[Work instructions] Turn every transcribed line in the records into a numbered list, omitting blank lines and leaving the pictures out of your answer.

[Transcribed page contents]
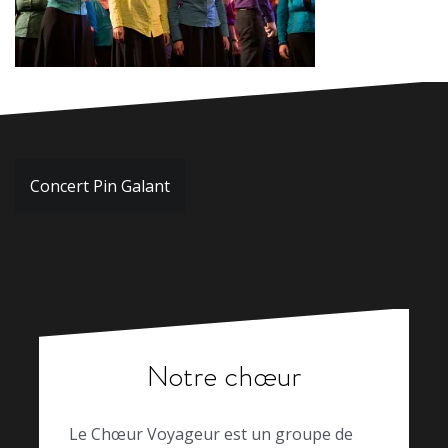
Navigation
Concert Pin Galant
de
l’article
Notre chœur
Le Chœur Voyageur est un groupe de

[The answer]
1. Navigation
2. Concert Pin Galant
3. de
4. l’article
5. Notre chœur
6. Le Chœur Voyageur est un groupe de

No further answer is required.